THE DATA:
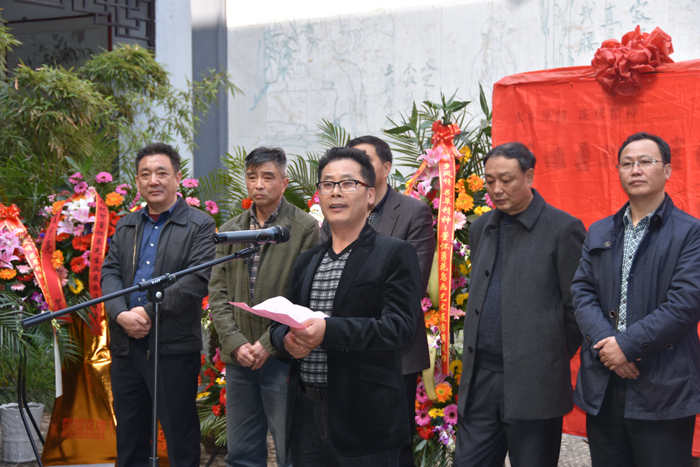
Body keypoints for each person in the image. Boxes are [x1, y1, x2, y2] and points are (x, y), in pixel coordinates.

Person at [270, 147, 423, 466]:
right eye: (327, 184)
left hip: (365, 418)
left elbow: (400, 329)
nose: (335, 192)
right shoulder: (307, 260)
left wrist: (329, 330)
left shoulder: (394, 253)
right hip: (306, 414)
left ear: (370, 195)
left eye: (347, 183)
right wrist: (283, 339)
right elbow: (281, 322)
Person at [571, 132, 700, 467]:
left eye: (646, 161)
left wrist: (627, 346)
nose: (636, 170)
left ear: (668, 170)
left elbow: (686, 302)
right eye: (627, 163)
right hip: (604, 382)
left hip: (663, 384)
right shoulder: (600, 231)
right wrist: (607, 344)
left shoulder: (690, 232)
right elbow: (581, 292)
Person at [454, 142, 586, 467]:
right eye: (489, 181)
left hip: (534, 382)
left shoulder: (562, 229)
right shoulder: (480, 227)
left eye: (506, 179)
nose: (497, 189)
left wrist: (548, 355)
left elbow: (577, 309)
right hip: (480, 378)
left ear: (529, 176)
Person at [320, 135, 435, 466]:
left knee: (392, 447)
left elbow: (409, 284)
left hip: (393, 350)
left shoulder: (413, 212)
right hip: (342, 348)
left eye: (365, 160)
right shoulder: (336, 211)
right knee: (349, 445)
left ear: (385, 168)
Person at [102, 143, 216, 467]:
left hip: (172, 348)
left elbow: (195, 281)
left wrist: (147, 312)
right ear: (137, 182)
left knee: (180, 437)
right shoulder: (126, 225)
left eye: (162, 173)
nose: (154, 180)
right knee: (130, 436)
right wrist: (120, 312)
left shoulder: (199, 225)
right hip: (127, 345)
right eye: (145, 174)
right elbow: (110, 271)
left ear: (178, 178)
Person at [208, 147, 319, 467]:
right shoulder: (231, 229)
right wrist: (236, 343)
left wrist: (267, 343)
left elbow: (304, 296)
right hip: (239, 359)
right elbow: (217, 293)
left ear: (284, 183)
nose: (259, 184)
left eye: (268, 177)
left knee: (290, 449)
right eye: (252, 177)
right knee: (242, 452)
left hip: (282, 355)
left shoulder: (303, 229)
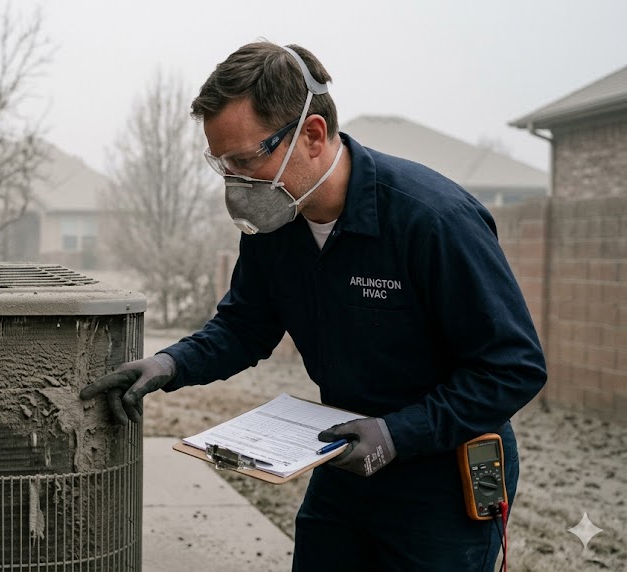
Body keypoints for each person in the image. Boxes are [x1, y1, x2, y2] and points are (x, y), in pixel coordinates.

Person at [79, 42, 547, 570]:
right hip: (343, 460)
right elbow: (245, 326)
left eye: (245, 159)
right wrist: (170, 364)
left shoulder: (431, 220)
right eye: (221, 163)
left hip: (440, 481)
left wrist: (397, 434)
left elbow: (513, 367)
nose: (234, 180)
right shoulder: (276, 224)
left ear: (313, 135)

WHAT TO PRODUCE:
Repeat the data verbatim through the "left shoulder: (413, 212)" line, no pictures.

ANSWER BOX:
Body keypoints for each person in the image. Boxes are [x1, y1, x2, y2] and points are (x, y), in pixel coordinates.

Person at [270, 147, 423, 466]:
right eye: (327, 184)
left hip: (365, 418)
left elbow: (400, 329)
nose: (335, 192)
right shoulder: (307, 260)
left wrist: (329, 330)
left shoulder: (394, 253)
right hip: (306, 414)
left ear: (370, 195)
left eye: (347, 183)
right wrist: (283, 339)
right elbow: (281, 322)
Person at [571, 132, 700, 467]:
left eye: (646, 161)
left wrist: (627, 346)
nose: (636, 170)
left ear: (668, 170)
left elbow: (686, 302)
right eye: (627, 163)
right hip: (604, 382)
left hip: (663, 384)
right shoulder: (600, 231)
right wrist: (607, 344)
left shoulder: (690, 232)
right elbow: (581, 292)
Person at [454, 142, 586, 467]:
right eye: (489, 181)
left hip: (534, 382)
left shoulder: (562, 229)
right shoulder: (480, 227)
left eye: (506, 179)
nose: (497, 189)
left wrist: (548, 355)
left elbow: (577, 309)
right hip: (480, 378)
left ear: (529, 176)
Person at [320, 135, 435, 466]:
left knee: (392, 447)
left elbow: (409, 284)
left hip: (393, 350)
left shoulder: (413, 212)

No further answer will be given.